- **WHAT NEEDS TO BE DONE**
When a line in the listing contains the string "activities", pick it out and copy it.

- **RECORDS FOR THE EXERCISE**
________

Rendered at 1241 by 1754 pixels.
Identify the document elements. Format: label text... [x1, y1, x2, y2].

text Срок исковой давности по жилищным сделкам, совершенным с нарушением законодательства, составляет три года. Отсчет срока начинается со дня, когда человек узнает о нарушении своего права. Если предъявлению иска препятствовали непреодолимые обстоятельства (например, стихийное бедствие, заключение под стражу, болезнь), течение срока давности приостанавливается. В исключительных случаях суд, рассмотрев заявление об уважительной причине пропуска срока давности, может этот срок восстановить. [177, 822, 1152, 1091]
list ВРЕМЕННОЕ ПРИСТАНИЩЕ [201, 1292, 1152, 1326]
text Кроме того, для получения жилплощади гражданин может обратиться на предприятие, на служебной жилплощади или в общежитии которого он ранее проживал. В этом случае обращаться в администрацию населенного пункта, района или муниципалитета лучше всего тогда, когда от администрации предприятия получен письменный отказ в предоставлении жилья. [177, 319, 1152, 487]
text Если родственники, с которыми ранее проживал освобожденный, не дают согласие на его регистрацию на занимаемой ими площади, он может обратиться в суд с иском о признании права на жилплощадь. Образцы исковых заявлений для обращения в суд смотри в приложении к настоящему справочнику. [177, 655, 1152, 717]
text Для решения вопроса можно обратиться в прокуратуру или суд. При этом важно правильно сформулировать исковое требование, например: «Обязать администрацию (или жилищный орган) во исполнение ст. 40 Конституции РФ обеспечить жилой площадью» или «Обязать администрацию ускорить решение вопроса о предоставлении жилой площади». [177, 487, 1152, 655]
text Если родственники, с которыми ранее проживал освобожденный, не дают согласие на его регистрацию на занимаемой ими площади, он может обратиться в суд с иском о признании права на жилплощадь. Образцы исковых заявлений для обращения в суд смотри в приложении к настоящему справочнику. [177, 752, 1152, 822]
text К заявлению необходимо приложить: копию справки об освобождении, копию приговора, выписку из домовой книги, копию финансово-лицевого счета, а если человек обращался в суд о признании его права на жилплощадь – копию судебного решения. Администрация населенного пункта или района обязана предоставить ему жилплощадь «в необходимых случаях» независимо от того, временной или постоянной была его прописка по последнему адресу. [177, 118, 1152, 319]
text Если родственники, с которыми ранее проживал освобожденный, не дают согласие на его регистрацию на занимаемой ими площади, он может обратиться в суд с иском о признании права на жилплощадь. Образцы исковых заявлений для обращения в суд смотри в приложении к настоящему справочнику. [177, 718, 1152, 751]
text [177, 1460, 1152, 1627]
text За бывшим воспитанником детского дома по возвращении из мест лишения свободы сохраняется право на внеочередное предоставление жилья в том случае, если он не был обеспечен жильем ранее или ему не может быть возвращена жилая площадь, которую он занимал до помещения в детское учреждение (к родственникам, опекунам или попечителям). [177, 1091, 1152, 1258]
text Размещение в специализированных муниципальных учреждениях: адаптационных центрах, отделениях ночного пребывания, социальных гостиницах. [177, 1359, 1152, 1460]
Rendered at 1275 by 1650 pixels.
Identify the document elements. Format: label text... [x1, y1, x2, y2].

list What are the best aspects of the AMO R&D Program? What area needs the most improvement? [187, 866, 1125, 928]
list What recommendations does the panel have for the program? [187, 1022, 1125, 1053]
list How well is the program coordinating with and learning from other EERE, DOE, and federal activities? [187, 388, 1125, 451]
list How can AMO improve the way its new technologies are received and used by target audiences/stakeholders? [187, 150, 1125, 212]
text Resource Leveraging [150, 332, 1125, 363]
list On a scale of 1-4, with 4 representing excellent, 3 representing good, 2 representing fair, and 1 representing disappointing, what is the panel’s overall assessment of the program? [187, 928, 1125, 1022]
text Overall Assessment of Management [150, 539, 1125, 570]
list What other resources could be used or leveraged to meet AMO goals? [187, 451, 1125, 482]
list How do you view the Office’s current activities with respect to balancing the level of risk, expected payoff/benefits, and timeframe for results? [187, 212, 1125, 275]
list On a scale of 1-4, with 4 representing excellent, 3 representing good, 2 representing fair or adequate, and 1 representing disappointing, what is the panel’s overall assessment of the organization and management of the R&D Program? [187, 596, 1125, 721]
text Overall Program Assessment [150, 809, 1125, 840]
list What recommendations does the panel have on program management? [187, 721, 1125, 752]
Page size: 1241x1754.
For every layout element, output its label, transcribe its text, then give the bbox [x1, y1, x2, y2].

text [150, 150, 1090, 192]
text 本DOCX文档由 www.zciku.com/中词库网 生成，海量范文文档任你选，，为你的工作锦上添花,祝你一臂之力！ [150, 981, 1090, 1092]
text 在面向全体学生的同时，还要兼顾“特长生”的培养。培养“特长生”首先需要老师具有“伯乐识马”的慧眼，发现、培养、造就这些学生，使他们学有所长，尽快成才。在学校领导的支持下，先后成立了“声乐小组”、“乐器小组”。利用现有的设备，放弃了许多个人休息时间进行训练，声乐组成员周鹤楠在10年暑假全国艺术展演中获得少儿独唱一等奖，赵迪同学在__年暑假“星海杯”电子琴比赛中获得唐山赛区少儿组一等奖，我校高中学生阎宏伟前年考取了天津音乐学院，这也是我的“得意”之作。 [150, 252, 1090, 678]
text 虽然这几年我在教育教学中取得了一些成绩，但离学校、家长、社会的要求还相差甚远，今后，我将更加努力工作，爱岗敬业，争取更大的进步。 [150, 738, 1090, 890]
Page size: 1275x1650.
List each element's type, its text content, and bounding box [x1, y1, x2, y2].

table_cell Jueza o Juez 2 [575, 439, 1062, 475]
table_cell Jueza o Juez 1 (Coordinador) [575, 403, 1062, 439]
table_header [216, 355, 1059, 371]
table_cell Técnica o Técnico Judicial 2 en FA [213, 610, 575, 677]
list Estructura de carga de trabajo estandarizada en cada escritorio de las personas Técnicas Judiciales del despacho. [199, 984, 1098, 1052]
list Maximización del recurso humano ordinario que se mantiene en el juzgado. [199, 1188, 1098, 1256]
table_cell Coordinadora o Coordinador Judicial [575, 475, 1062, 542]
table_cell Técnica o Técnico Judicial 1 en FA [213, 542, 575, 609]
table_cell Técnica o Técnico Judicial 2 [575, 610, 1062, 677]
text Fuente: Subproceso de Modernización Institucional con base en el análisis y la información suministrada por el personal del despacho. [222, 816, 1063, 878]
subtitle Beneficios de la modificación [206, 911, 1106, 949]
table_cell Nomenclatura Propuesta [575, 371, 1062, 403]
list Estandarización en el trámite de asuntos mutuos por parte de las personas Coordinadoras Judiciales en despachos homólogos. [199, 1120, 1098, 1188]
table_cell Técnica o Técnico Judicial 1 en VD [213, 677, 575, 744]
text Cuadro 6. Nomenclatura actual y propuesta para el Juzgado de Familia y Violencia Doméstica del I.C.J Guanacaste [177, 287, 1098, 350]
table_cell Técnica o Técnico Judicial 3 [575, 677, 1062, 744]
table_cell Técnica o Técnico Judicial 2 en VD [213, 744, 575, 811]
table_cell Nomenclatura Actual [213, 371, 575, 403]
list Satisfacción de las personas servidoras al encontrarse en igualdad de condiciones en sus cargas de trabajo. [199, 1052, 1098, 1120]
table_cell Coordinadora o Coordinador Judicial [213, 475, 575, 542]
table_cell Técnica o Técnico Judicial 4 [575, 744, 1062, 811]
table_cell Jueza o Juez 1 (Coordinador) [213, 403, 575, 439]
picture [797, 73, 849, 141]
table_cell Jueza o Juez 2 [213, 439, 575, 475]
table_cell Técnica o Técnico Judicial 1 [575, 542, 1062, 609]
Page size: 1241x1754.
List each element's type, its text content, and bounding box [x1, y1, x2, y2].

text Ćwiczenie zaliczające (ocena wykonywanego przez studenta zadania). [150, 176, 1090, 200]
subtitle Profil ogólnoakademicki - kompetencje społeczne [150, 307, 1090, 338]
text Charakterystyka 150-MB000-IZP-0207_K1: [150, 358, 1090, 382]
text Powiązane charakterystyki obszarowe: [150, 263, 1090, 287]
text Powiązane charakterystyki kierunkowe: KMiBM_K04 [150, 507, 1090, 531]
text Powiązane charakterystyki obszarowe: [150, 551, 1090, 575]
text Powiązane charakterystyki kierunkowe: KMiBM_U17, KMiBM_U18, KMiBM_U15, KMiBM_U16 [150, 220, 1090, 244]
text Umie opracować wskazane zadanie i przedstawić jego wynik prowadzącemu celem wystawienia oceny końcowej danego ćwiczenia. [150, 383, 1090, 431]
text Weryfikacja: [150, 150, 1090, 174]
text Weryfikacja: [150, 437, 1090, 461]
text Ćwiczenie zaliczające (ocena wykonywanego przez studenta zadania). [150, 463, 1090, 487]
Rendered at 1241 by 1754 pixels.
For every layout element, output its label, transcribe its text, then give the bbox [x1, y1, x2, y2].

________

- **TASK SOLUTION**
list How well is the program coordinating with and learning from other EERE, DOE, and federal activities? [187, 388, 1125, 451]
list How do you view the Office’s current activities with respect to balancing the level of risk, expected payoff/benefits, and timeframe for results? [187, 212, 1125, 275]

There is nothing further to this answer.